Installé en Ardennes, puis dans la botte du Hainaut et le Namurois (même un temps à Bruxelles) un peu « berger intellectuel », il appartient à cette vague de l’époque qui pousse les gens à retrouver leurs racines. Il la prolongera en allant plus tard s’installer définitivement à Cabiac en 1994, région où il organisera avec sa femme Anne-Marie un festival annuel « Chansons de Parole ». Sa vie se dit en anecdotes et souvenirs en marge des textes de ses  chants. C’est un homme engagé mais dont les couplets ne sont jamais agressifs ou doctrinaires. Il a d’ailleurs participé à plusieurs manifestations et actions en faveur de l’écologie. 

Couplets et refrains jalonnent son parcours, disent une société qui évolue tant mal que bien, prônent tendresse et sensualité, défendent la démocratie et la nature, se penchent sur la misère sociale et l’exclusion, militent pour la fraternité et l’équité. Ils mettent parfois en musique des portraits émouvants ou caustiques : celui du père, des copains d’enfance près de la Dendre, du paysan attaché à la terre, de musiciens, des chasseurs malappris, du populiste politicien… Un certain nombre évoque la difficulté à dire, à exprimer le fond de son vécu et à dialoguer avec l’autre. Au fil des jours sont évoquées les saisons. Et surtout, il y a les convictions de l’espoir d’un monde meilleur où « Jésus, Marx, Mahomet / Fumeront le calumet ». 

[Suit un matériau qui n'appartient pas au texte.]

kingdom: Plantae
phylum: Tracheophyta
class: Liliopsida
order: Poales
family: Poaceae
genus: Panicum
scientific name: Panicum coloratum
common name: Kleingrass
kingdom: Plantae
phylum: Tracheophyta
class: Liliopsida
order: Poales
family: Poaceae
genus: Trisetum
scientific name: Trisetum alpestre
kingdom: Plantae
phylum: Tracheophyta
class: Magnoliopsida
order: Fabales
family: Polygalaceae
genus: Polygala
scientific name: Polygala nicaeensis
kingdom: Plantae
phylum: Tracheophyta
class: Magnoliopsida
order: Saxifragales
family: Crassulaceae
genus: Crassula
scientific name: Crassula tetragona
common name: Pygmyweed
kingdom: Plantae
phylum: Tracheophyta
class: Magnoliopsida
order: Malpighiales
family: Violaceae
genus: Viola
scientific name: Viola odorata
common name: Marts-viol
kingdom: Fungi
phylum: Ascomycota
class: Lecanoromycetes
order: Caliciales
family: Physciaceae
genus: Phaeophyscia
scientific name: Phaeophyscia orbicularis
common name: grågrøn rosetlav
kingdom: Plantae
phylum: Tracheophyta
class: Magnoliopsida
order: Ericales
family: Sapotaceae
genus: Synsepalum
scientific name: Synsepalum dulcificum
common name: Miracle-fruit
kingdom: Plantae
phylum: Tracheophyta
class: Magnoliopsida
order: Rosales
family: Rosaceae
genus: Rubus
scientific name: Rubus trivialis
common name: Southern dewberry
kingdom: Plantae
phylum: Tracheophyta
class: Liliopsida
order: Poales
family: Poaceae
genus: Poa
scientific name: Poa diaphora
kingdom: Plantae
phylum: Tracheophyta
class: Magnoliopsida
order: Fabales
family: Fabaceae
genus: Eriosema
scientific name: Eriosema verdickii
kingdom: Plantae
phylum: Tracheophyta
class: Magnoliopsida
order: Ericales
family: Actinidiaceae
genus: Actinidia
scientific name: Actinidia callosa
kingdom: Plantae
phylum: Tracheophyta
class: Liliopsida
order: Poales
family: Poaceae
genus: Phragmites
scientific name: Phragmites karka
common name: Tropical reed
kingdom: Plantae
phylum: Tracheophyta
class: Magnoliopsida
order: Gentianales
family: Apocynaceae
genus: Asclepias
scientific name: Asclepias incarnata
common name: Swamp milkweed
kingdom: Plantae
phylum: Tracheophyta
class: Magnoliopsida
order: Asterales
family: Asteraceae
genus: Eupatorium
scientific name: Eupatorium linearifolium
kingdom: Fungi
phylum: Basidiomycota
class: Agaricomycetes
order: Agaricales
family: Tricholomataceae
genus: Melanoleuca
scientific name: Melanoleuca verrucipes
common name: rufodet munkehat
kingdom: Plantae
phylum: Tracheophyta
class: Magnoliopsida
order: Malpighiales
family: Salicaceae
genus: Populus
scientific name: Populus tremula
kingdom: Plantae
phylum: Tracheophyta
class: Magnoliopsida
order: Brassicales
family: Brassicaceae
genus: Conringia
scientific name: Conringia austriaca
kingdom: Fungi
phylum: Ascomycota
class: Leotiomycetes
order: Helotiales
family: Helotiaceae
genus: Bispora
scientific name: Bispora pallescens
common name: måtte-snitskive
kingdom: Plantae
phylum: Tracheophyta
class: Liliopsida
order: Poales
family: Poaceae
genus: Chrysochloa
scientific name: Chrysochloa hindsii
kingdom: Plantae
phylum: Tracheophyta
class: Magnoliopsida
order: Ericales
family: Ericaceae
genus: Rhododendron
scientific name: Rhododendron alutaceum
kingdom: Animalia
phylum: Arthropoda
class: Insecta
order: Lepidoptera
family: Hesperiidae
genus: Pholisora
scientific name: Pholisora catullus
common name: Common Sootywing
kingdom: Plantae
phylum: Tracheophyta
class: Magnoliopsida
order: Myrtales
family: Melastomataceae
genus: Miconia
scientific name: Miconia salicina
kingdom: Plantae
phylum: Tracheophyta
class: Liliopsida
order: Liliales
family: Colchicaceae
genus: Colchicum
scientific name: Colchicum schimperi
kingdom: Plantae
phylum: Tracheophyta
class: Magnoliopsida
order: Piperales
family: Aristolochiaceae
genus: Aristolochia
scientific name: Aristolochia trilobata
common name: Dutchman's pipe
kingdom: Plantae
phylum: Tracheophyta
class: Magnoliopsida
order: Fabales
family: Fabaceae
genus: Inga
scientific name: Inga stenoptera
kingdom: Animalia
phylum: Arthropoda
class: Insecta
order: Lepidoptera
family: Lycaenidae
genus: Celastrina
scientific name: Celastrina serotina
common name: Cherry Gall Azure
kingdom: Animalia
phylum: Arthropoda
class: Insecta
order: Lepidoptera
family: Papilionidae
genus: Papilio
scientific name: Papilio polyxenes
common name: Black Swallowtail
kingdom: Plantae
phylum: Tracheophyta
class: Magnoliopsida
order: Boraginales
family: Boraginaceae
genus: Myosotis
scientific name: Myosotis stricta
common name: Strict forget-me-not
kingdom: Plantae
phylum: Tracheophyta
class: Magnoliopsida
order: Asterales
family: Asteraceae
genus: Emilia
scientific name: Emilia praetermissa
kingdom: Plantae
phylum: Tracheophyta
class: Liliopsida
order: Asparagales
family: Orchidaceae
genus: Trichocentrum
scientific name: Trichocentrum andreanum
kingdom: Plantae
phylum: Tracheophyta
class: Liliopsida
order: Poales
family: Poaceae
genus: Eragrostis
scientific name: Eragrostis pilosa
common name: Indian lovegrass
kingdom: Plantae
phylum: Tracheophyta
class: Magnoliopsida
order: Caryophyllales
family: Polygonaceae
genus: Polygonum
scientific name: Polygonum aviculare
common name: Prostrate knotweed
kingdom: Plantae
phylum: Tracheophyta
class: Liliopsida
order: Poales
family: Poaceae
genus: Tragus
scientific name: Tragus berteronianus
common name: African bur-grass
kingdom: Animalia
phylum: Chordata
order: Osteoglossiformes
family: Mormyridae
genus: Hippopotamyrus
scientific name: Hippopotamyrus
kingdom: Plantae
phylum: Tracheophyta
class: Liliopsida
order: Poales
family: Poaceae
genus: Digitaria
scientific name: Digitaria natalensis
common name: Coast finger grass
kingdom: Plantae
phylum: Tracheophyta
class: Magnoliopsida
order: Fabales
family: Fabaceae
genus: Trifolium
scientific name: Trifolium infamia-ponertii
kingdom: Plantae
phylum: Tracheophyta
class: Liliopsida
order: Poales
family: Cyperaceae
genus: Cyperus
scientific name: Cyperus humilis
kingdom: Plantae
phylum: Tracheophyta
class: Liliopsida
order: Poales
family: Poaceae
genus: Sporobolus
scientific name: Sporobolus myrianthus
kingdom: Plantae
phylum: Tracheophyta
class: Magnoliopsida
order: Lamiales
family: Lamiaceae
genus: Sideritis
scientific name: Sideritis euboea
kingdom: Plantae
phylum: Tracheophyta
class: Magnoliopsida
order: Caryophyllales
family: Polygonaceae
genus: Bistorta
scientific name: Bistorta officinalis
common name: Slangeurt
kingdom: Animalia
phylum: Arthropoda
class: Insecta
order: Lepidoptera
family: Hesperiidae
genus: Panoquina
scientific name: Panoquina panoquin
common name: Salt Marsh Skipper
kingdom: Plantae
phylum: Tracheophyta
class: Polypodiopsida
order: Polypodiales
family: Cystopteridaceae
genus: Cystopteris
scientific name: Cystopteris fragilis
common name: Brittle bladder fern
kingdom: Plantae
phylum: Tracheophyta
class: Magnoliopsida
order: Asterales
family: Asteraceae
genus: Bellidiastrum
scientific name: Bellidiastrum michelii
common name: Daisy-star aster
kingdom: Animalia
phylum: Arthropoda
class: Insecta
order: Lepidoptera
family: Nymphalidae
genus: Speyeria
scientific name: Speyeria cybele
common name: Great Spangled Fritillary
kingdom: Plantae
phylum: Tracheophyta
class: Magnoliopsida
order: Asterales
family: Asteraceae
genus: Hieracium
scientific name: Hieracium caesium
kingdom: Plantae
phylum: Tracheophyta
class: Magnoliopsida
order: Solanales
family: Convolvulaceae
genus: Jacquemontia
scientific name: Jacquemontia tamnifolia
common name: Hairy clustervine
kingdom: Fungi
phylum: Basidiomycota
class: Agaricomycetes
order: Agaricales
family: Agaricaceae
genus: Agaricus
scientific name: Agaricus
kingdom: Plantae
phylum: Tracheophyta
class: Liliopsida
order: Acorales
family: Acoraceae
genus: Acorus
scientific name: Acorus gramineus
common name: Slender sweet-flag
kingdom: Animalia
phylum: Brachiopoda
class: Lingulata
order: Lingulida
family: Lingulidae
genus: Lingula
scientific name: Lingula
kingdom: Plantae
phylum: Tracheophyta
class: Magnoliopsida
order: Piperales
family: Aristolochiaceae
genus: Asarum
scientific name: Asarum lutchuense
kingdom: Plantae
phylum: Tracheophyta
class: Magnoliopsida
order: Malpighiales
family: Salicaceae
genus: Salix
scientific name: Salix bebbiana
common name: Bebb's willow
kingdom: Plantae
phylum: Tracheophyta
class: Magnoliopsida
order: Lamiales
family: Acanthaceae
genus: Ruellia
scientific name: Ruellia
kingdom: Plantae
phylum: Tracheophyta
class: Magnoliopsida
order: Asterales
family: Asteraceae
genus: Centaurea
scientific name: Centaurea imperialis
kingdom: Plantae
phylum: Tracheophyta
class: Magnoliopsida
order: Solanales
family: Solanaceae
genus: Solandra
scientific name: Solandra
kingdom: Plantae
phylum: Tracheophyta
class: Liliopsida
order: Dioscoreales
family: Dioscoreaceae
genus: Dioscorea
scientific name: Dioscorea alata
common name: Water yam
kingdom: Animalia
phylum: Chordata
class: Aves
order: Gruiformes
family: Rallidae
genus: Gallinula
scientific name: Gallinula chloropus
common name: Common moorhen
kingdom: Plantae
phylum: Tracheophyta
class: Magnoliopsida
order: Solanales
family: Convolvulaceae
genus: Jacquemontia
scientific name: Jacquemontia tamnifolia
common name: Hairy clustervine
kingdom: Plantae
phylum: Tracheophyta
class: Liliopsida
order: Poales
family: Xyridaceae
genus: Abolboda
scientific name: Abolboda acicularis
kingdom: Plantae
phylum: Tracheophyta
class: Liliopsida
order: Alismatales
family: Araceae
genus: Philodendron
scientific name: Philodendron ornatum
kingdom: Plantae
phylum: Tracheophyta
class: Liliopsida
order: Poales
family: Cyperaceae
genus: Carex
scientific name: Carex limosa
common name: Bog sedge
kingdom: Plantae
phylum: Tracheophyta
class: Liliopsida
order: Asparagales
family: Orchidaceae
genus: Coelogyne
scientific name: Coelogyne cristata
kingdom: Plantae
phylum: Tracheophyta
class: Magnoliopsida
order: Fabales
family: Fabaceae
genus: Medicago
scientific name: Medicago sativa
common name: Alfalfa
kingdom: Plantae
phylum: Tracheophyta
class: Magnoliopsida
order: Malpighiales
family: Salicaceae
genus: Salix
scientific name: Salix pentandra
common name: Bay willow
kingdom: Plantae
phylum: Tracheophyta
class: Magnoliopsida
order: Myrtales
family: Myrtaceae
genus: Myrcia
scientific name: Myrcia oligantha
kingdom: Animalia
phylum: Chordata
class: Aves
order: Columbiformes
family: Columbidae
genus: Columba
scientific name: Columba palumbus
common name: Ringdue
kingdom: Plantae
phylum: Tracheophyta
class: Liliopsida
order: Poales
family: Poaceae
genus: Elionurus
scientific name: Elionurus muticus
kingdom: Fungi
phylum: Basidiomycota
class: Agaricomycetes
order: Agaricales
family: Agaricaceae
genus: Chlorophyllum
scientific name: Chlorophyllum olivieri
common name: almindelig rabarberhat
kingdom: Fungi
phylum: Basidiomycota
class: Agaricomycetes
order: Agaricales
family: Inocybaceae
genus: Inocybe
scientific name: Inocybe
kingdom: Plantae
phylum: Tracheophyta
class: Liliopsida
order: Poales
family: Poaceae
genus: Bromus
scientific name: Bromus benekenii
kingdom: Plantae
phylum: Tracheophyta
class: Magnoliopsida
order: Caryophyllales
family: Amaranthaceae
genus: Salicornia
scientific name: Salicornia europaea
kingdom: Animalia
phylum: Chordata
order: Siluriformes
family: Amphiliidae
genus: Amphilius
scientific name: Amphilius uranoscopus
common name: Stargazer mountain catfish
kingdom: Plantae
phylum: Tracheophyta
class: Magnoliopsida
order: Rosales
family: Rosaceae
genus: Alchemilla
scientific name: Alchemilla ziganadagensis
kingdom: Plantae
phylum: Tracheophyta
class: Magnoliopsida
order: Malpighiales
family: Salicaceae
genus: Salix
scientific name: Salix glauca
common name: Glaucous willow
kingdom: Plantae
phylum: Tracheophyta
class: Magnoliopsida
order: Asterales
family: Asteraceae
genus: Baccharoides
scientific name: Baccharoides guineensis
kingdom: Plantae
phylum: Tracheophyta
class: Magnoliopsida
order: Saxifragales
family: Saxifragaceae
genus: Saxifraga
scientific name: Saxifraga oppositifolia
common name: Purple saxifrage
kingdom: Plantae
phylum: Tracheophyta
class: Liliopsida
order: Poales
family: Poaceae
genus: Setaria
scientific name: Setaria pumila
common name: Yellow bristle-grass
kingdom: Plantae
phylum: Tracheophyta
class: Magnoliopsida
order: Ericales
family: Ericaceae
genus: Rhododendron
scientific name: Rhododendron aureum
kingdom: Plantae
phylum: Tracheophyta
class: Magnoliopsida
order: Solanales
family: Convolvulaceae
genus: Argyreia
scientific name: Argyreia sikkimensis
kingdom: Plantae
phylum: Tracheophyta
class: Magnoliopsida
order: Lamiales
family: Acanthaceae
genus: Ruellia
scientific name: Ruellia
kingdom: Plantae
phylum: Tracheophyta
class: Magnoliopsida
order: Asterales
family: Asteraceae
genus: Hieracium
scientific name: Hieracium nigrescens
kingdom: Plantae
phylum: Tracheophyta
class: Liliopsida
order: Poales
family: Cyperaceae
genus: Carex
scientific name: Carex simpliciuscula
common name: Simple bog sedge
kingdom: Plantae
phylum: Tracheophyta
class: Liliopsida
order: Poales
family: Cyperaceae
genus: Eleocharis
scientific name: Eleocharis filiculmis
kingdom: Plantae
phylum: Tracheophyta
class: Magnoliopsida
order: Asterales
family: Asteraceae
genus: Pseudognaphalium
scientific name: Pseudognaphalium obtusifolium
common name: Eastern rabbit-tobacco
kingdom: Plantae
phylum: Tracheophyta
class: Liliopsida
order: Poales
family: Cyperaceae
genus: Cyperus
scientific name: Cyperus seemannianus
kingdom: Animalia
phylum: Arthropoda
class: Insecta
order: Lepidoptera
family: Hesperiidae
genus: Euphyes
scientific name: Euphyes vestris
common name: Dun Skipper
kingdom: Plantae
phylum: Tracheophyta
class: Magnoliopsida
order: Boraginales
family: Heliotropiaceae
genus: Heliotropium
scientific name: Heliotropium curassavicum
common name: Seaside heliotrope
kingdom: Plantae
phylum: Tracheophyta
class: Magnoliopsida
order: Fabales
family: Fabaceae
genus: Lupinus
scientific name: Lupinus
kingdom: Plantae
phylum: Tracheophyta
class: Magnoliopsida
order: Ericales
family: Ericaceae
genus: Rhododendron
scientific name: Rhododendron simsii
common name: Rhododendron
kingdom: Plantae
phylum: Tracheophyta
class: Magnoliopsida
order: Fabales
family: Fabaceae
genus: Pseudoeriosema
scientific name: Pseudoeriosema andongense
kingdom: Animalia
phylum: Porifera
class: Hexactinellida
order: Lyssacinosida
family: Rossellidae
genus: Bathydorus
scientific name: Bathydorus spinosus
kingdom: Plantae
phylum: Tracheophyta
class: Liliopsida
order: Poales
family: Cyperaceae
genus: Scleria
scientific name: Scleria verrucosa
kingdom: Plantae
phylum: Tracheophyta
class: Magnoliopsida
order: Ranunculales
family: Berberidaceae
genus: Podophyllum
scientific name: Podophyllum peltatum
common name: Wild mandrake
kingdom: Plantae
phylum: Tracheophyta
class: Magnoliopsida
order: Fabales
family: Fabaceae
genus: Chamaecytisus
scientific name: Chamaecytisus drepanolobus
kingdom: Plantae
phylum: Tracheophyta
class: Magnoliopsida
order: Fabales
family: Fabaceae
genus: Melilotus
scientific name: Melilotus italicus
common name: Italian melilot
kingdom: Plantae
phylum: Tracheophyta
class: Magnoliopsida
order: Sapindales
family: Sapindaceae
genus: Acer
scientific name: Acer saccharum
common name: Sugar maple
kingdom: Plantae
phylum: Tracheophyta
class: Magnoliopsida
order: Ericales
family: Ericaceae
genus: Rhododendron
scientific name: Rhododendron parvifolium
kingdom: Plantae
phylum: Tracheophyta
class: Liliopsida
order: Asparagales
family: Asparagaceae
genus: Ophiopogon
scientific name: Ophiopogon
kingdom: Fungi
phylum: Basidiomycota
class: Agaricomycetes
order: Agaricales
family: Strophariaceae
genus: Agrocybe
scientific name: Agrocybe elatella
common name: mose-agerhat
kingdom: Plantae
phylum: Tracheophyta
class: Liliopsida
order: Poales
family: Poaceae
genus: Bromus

Par intermittences, il y eut les spectacles pour enfants. Ce que Jofroi nomme « conte musical, ce mélange entre l’histoire, la théâtralité et la chanson ». D’abord « Le petit sachem », puis « Le rêve d’Antonin », « Grenadine Blues » , « Le jour où les poules auront des dents», « Marchand d’histoires », « L’homme au parapluie ». Ce qui n’a pas empêché les récitals pour adultes de se poursuivre. Ils sont nourris d’expériences de vie mais aussi des lectures capitales faites au fil des ans : Henri Laborit, Albert Jacquard, Jean-Pierre Chabrol, Garcia Marquez… Un parcours obstiné, convaincu, convainquant. Dont il est possible d’écouter l’essentiel à travers trois CD « Survol » qui reprennent les chansons des débuts à 1984 et deux autres « Les plus belles chansons de Jofroi pour les enfants ».